---------- DATA RECORDS ----------
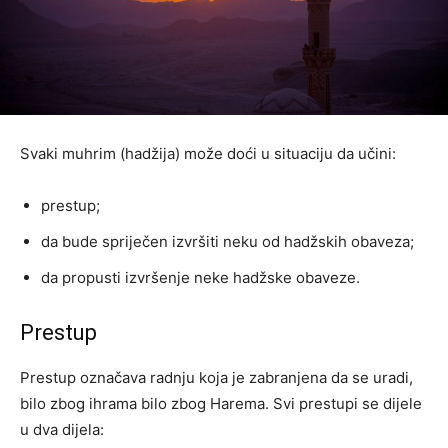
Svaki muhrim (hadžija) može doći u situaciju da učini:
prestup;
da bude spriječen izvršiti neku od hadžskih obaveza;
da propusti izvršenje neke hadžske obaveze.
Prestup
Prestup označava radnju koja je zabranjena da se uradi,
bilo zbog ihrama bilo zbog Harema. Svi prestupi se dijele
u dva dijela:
----------
---------- DATA RECORDS ----------
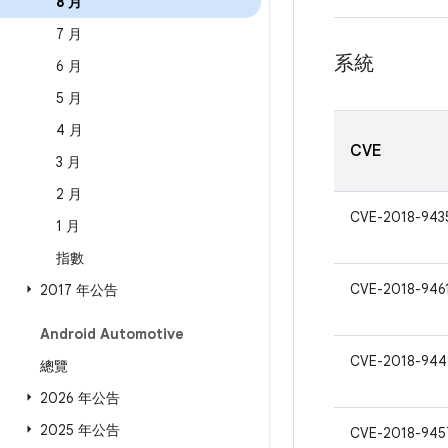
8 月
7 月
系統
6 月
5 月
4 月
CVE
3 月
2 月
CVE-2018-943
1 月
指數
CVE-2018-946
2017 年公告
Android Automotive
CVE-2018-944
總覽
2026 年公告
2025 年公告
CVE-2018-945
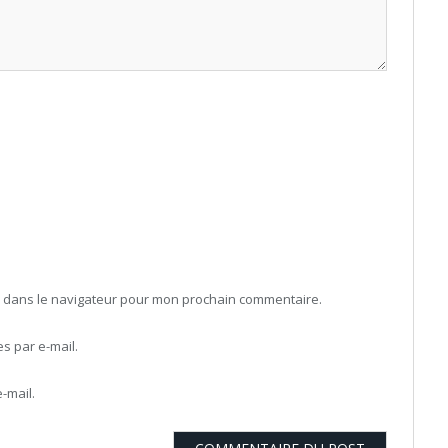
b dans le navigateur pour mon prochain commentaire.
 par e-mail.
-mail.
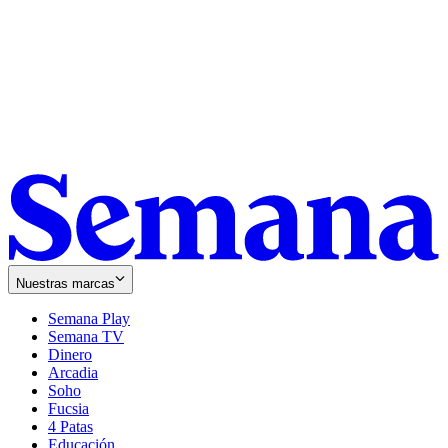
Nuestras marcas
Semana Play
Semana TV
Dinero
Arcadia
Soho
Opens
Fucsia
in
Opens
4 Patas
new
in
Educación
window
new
----------
---------- DATA RECORDS ----------
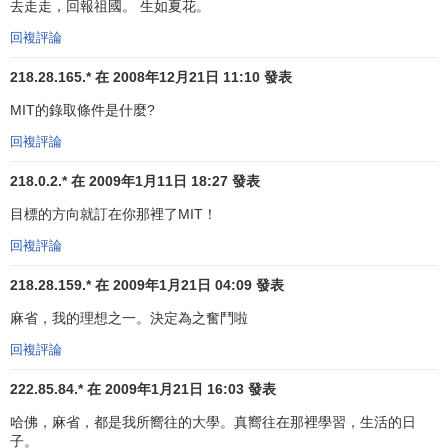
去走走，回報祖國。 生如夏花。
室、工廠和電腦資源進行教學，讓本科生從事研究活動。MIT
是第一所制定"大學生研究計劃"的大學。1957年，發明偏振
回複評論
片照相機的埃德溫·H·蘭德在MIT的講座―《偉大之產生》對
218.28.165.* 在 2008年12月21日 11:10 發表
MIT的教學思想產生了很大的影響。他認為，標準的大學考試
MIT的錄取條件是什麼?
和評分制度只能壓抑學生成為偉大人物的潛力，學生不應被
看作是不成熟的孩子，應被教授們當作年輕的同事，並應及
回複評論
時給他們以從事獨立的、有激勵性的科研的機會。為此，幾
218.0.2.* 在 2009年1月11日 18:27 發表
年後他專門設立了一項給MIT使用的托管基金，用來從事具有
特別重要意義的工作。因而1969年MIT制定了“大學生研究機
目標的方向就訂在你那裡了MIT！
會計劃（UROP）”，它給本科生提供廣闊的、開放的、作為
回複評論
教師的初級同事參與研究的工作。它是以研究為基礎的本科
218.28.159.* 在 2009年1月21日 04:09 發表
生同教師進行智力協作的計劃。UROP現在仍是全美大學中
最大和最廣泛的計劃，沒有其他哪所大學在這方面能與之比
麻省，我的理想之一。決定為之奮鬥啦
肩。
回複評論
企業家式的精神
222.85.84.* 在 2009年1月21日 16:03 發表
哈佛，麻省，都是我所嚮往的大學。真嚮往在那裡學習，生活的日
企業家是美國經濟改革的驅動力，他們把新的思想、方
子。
----------
• _EXERCISE PROMPT_:
Given the records above, reproduce precisely and only the lines between the line holding "MIT的錄取條件是什麼?" and the line holding "222.85.84.* 在 2009年1月21日 16:03 發表", inclusive.

• _TASK RESPONSE_:
MIT的錄取條件是什麼?
和評分制度只能壓抑學生成為偉大人物的潛力，學生不應被
看作是不成熟的孩子，應被教授們當作年輕的同事，並應及
回複評論
時給他們以從事獨立的、有激勵性的科研的機會。為此，幾
218.0.2.* 在 2009年1月11日 18:27 發表
年後他專門設立了一項給MIT使用的托管基金，用來從事具有
特別重要意義的工作。因而1969年MIT制定了“大學生研究機
目標的方向就訂在你那裡了MIT！
會計劃（UROP）”，它給本科生提供廣闊的、開放的、作為
回複評論
教師的初級同事參與研究的工作。它是以研究為基礎的本科
218.28.159.* 在 2009年1月21日 04:09 發表
生同教師進行智力協作的計劃。UROP現在仍是全美大學中
最大和最廣泛的計劃，沒有其他哪所大學在這方面能與之比
麻省，我的理想之一。決定為之奮鬥啦
肩。
回複評論
企業家式的精神
222.85.84.* 在 2009年1月21日 16:03 發表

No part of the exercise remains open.